Plaintiff has also asserted one (or two) state law causes of action. In her breach of contract claim, she alleges that she had an agreement with Dartmouth concerning her course assignments, and that the college breached that agreement when it reassigned three of the theater courses she was scheduled to teach and required her to teach three first-year writing seminars. Those allegations are enough to survive a Rule 12(b)(6) motion under the plaintiff-friendly standards of federal notice pleading.See Brown v. Credit Suisse First Boston LLC (In re Credit Suisse First Boston Corp. Analyst Reports Secs. Litig.), 431 F.3d 36, 46 (1st Cir. 2005) (referring to "the generous notice pleading formulation of FED. R. CIV. P. 8(a)(2)").

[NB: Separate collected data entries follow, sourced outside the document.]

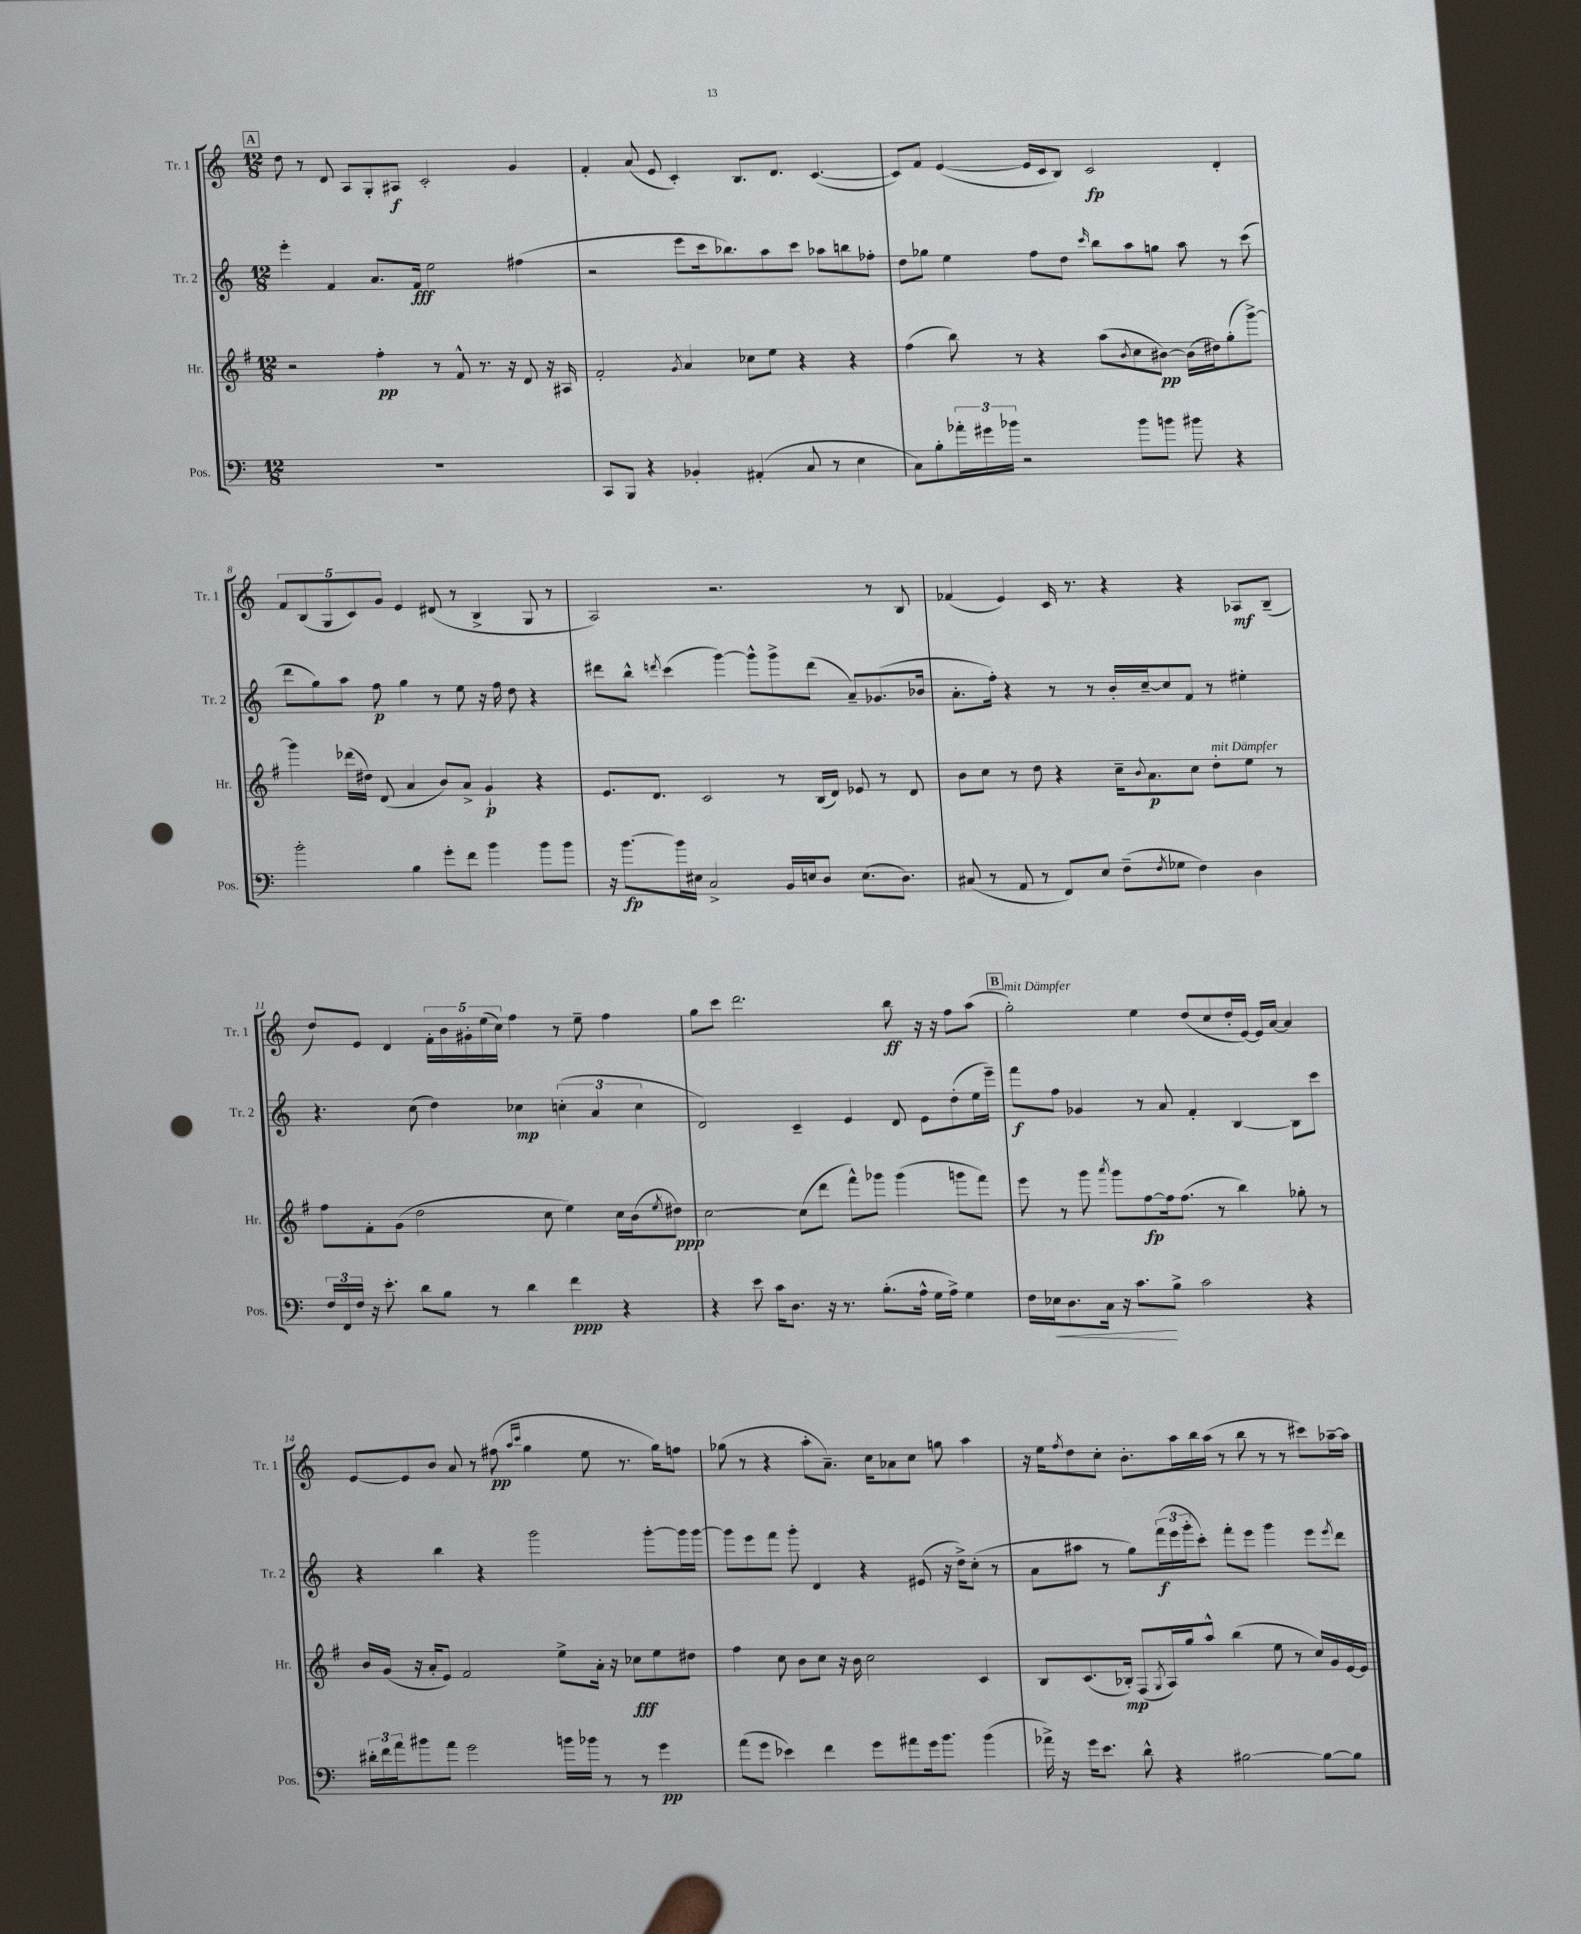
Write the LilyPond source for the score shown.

<<
\new StaffGroup <<
\new Staff = "s0" \with { instrumentName = "Tr. 1" shortInstrumentName = "Tr. 1" } {
    \clef treble \key c \major \numericTimeSignature \time 12/8
    \mark \markup { \box "A" } d''8 r8 d'8 a8 g8-. ais8\f c'2-. g'4 |
    f'4-. a'8( e'8 c'4-.) b8. d'8. c'4.~( |
    c'8) f'8 e'4~( e'16 c'16 b8) c'2\fp d'4-. |
    \tuplet 5/4 { f'8 b8( g8 c'8) g'8 } e'4 dis'8( r8 b4-> g8 r8 |
    a2) r2. r8 b8 |
    fes'4( e'4) c'16 r8. r4 r4 aes8\mf b8--( |
    d''8) e'8 d'4 \tuplet 5/4 { f'16-. b'16 gis'16-. e''16( c''16) } f''4 r8 e''8-- f''4 |
    g''8 c'''8 d'''2. b''8\ff r16 r16 f''8 a''8( |
    \mark \markup { \box "B" } g''2-.^\markup { \italic "mit Dämpfer" }) e''4 d''8( c''8 d''16-. e'16~) e'16 a'16~ a'4 |
    e'8~ e'8 b'8 a'8 r8 fis''8\pp( \grace { a''16 c'''16 } g''4 e''8 r8. g''16) f''8 |
    ges''8( r8 r4 a''8-. a'8.--) c''16 aes'8 c''8 g''8 a''4 |
    r16 e''16 \acciaccatura { f''8 } d''8 c''8-. b'8.-. a''16 b''16 a''16( r8 b''8 r8 r8 cis'''8) aes''16~-- aes''16 \bar "|." |
}
\new Staff = "s1" \with { instrumentName = "Tr. 2" shortInstrumentName = "Tr. 2" } {
    \clef treble \key c \major \numericTimeSignature \time 12/8
    \mark \markup { \box "A" } e'''4-. f'4 a'8. f'16\fff e''2 fis''4( |
    r2 e'''8 c'''16 bes''8.) a''8 c'''8 aes''8 b''8 fes''8-. |
    d''8 ges''8 e''4 f''8 d''8 \grace { c'''16 } b''8 a''8 g''8 a''8 r8 c'''8( |
    d'''8 g''8) a''8 f''8\p g''4 r8 e''8 r16 f''16 d''8 r4 |
    dis'''8 b''8-^ \acciaccatura { d'''8 } c'''4( g'''4~) g'''8-^ g'''8-> d'''8( a'8--) ges'8.( bes'16 |
    a'8.-. f''16-.) r4 r8 r8 b'16-. c''16~-- c''8 f'8 r8 eis''4-. |
    r4. c''8( d''4) ces''4\mp \tuplet 3/2 { c''4-.( a'4 c''4 } |
    d'2) c'4-- e'4 d'8 e'8 d''8-.( e''16 e'''16--) |
    \mark \markup { \box "B" } f'''8\f f''8 ges'4 r8 a'8 f'4-. b4~ b8 c'''8 |
    r4 b''4 r4 g'''2 g'''8~-. g'''16 g'''16~ |
    g'''8 e'''8 f'''8 g'''8-. d'4 r4 eis'8( r16 d''16->) c''8-.( r8 |
    a'8 ais''8 r8 g''8) \tuplet 3/2 { f'''16\f( e'''16 g'''16-. } c'''8-.) f'''8-. e'''8 g'''4 e'''8 \acciaccatura { e'''8 } d'''8 \bar "|." |
}
\new Staff = "s2" \with { instrumentName = "Hr." shortInstrumentName = "Hr." } {
    \clef treble \key g \major \numericTimeSignature \time 12/8
    \mark \markup { \box "A" } r2 fis''4-.\pp r8 fis'8-^ r8. r16 d'8 r16 ais16 |
    fis'2-. \acciaccatura { g'8 } a'4 ces''8 e''8 r4 r4 |
    fis''4( b''8) r8 r4 a''8( \acciaccatura { b'8 } c''8 bis'8~\pp) bis'16( dis''16) g''8-.( g'''8~->) |
    g'''4 des'''16( dis''16) d'8( a'4 b'8) a'8-> g'4-!\p r4 |
    e'8. d'8. c'2 r8 b16( d'16) ees'8 r8 d'8 |
    b'8 c''8 r8 d''8 r4 c''16-- \appoggiatura { b'8 } a'8.\p c''8 d''8-.^\markup { \italic "mit Dämpfer" } e''8 r8 |
    fis''8 fis'8-. g'8( d''2 c''8 e''4) c''16 b'16( \acciaccatura { e''8 } dis''8\ppp) |
    c''2~ c''8( d'''8 fis'''8-^) ges'''8 ges'''4( g'''8 fis'''8) |
    \mark \markup { \box "B" } e'''8 r8 g'''8 \acciaccatura { a'''8 } g'''8 fis''8~\fp fis''16 fis''8.( r8 b''4) ges''8-. r8 |
    b'16 g'16( r16 a'16-. e'8) fis'2 e''8-> a'16-. r16 ces''8\fff e''8 dis''8 |
    fis''4 c''8 b'8 c''8 r16 b'16 c''2 c'4 |
    b8 c'8.( bes16-.\mp) fis8( \acciaccatura { g8 } a16) g''16 a''8-^ b''4( e''8 r8 c''16) g'16 e'16~ e'16 \bar "|." |
}
\new Staff = "s3" \with { instrumentName = "Pos." shortInstrumentName = "Pos." } {
    \clef bass \key c \major \numericTimeSignature \time 12/8
    \mark \markup { \box "A" } R1. |
    c,8 b,,8 r4 bes,4-. ais,4-.( c8 r8 e4 |
    c8) b8-. \tuplet 3/2 { aes'16-. gis'16 bes'16 } r2 bes'8 b'8 bis'8 r4 |
    b'2-. b4 g'8-. f'8 b'4 b'8 b'8 |
    r16 b'8.~\fp b'16 eis16 c2-> b,16 e16 d8 e8.( d8.) |
    cis8( r8 a,8 r8 f,8) e8 f8--( \acciaccatura { f8 } ges8 f4) d4 |
    \tuplet 3/2 { f16 f,16 f16 } r16 e'8.-. d'8 b8 r8 d'4 f'4\ppp r4 |
    r4 e'8 c'16 d8. r16 r8. b8.-.( a16-^ g16 a16->) g4 |
    \mark \markup { \box "B" } f16 ees16\< d8. c16 r16 c'8.\! b8-> c'2 r4 |
    \tuplet 3/2 { dis'16-. f'16 a'16 } bis'8 a'8 g'2 b'16 bes'16 r8 r8 g'4\pp |
    a'8( g'8 ees'4) f'4 g'8 ais'8 g'16 b'8. b'4( |
    aes'16->) r16 g'16 e'8. d'8-^ r4 bis2~ bis8~ bis8 \bar "|." |
}
>>
>>
\layout { \context { \Score currentBarNumber = #5 } }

However, to the extent Sabinson is also asserting a claim of "wrongful constructive discharge," (see Compl. ¶ 27), that claim is dismissed. According to her complaint, Sabinson remains employed by Dartmouth, so she cannot state a discharge claim, either constructive or actual. See, e.g., Hart v. Univ. Sys. of N.H., 938 F. Supp. 104, 106 (D.N.H. 1996) (Title VII plaintiff alleging constructive discharge resigned her position);Porter v. City of Manchester, 151 N.H. 30, 36 (2004) (plaintiff asserting wrongful constructive discharge claim had left employment with defendant); Karch v. BayBank FSB, 147 N.H. 525, 536 (2002) ("According to the plaintiff, these alleged bad faith acts by the defendant rendered her work environment so intolerable that she ultimately resigned."); Butler v. Walker Power, Inc., 137 N.H. 432, 433 (1993) ("Although the plaintiff resigned from his employment with the defendant, the parties agree that the resignation, under the conditions then existing, amounted to a constructive discharge.").
Moreover, plaintiff fails to allege another key element of a wrongful discharge claim — that she "was discharged because [she] performed an act that public policy would encourage, or refused to do something that public policy would condemn." Porter, 151 N.H. at 38 (quoting Cloutier v. Great Atl. Pac. Tea Co., 121 N.H. 915, 922 (1981)).
For the reasons given, Dartmouth's motion to dismiss (document no. 19) is denied, except that Sabinson's possible claim for "wrongful constructive discharge" is dismissed.